**Work request:** What you should copy is the line containing "right wrist: (304, 516)" and all lines after it in the entries below, exactly and without anything added.

++++++++++++++++++++

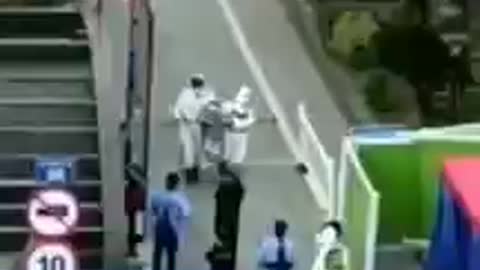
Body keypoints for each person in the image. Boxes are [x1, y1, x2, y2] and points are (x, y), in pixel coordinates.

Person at [173, 73, 216, 183]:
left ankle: (193, 173)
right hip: (190, 125)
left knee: (194, 148)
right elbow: (177, 109)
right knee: (191, 148)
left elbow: (177, 110)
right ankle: (191, 173)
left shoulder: (203, 94)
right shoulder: (188, 94)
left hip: (194, 124)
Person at [150, 172, 191, 270]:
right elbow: (185, 216)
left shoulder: (157, 196)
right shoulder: (181, 199)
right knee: (169, 255)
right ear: (177, 184)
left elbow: (153, 211)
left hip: (162, 228)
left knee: (159, 254)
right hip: (170, 229)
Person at [224, 85, 256, 164]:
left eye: (246, 96)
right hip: (230, 134)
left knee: (238, 156)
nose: (245, 98)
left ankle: (232, 170)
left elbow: (250, 121)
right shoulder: (229, 105)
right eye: (243, 95)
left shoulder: (248, 109)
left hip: (242, 135)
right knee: (227, 154)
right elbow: (225, 119)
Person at [124, 163, 147, 257]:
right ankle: (132, 250)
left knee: (135, 230)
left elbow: (135, 197)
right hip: (133, 209)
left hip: (135, 209)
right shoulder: (136, 184)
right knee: (133, 230)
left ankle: (133, 250)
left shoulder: (137, 185)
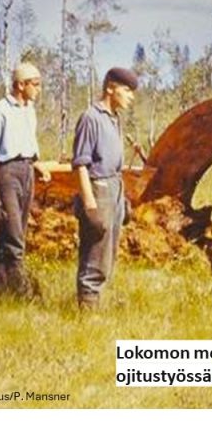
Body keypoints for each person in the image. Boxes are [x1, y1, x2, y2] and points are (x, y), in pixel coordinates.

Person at [0, 62, 51, 298]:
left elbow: (27, 145)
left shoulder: (29, 110)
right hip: (7, 173)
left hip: (27, 172)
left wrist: (37, 165)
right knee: (14, 233)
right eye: (35, 84)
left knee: (10, 231)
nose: (38, 89)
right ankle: (21, 289)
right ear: (21, 85)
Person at [71, 67, 138, 308]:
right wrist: (89, 204)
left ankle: (95, 301)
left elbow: (115, 164)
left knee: (109, 252)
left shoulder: (114, 118)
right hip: (98, 188)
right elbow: (80, 164)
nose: (131, 97)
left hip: (114, 187)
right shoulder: (91, 117)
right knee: (95, 251)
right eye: (127, 91)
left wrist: (123, 199)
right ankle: (87, 309)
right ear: (111, 88)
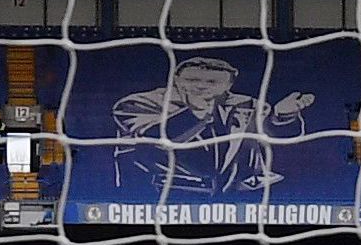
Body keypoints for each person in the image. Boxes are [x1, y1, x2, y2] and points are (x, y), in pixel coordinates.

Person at [111, 56, 313, 195]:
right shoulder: (137, 103)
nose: (200, 86)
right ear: (176, 80)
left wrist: (282, 118)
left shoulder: (248, 105)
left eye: (212, 82)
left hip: (237, 196)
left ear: (228, 85)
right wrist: (196, 113)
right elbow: (157, 139)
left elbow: (279, 139)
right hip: (164, 194)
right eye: (192, 79)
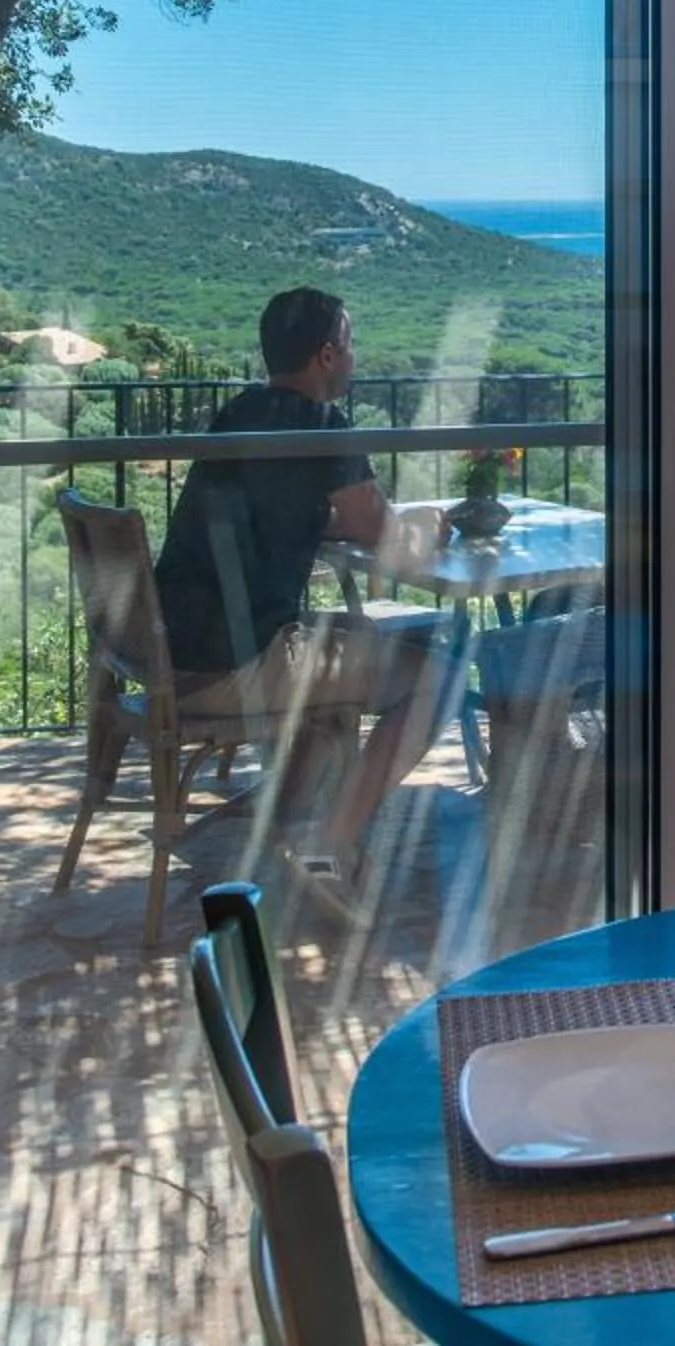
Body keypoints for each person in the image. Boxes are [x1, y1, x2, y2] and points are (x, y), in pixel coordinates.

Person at [150, 286, 454, 899]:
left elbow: (297, 510)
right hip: (240, 662)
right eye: (349, 345)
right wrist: (431, 530)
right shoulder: (322, 427)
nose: (353, 357)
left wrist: (357, 517)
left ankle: (281, 824)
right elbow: (386, 540)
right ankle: (330, 845)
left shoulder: (239, 414)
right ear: (325, 355)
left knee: (350, 646)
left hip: (170, 654)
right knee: (436, 678)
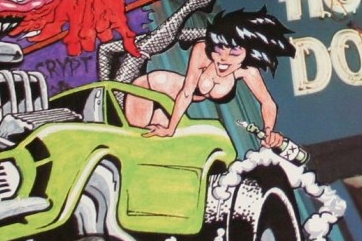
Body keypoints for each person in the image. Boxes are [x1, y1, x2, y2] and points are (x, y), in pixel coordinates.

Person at [125, 8, 296, 147]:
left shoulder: (248, 70)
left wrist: (269, 132)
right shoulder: (201, 50)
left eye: (234, 52)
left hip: (168, 103)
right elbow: (186, 92)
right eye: (219, 49)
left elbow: (267, 103)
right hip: (148, 88)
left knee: (152, 146)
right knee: (134, 139)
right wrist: (170, 129)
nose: (223, 58)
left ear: (249, 51)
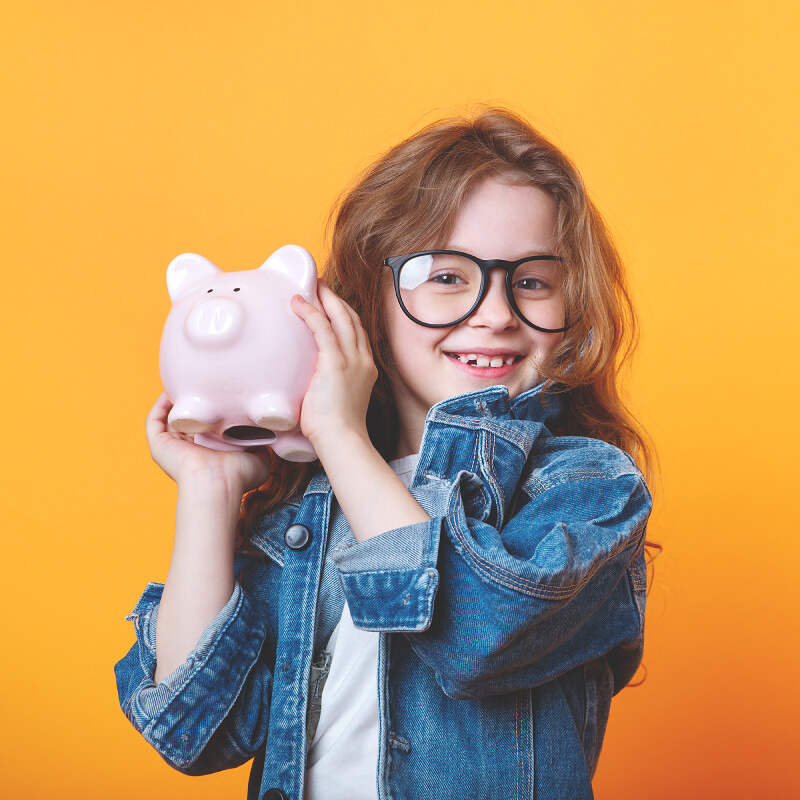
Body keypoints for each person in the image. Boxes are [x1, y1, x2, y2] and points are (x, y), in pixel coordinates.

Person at [115, 107, 659, 800]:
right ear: (370, 298)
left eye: (531, 281)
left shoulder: (588, 488)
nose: (495, 312)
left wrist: (339, 435)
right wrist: (211, 491)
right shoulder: (308, 511)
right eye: (447, 276)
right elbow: (194, 731)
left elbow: (475, 636)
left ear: (569, 308)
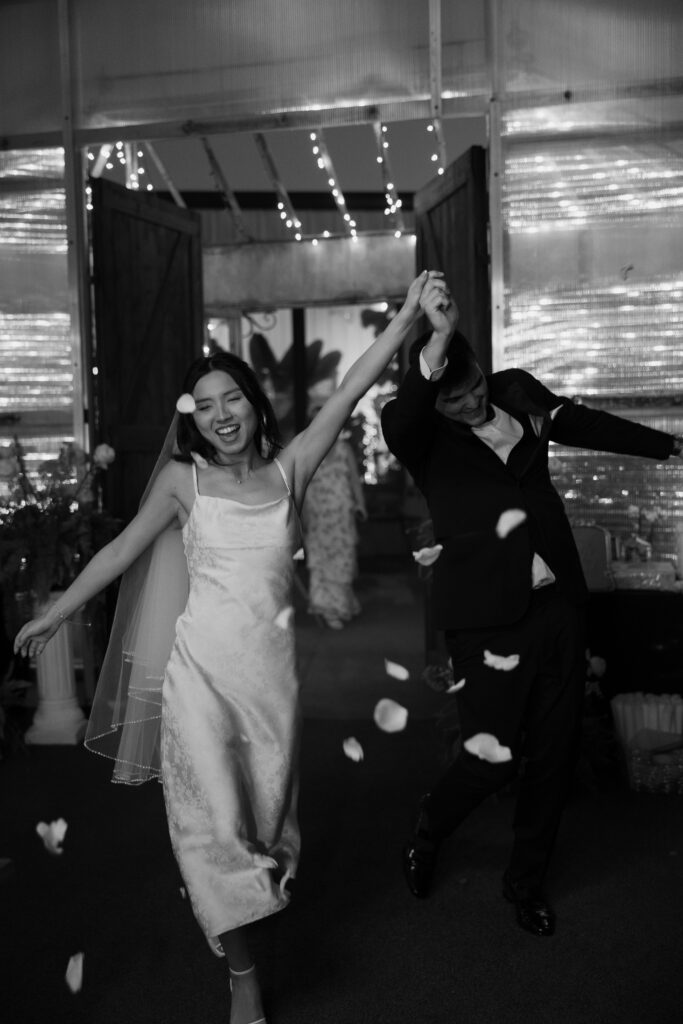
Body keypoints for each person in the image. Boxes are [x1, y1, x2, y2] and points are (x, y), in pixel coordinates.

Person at [14, 269, 437, 1024]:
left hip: (271, 683)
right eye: (204, 407)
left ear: (252, 401)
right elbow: (119, 556)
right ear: (194, 421)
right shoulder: (183, 481)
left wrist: (406, 317)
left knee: (263, 827)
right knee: (208, 826)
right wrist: (59, 610)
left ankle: (245, 906)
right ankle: (241, 973)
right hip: (198, 677)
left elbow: (350, 392)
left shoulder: (290, 467)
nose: (220, 416)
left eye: (231, 398)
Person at [381, 274, 683, 938]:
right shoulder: (420, 434)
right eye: (452, 398)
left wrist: (670, 447)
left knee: (553, 752)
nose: (469, 405)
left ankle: (525, 883)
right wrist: (432, 338)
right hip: (485, 615)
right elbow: (405, 413)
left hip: (559, 607)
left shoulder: (517, 391)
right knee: (492, 756)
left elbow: (583, 423)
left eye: (475, 390)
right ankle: (428, 831)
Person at [302, 406, 367, 629]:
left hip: (341, 515)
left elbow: (355, 481)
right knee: (321, 562)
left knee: (344, 559)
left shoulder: (343, 449)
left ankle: (342, 604)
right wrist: (304, 516)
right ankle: (328, 609)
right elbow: (303, 485)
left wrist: (361, 504)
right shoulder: (309, 451)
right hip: (318, 515)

++++++++++++++++++++

**Answer section:**
right wrist: (304, 516)
right ankle: (328, 609)
right elbow: (303, 485)
left wrist: (361, 504)
right shoulder: (309, 451)
right hip: (318, 515)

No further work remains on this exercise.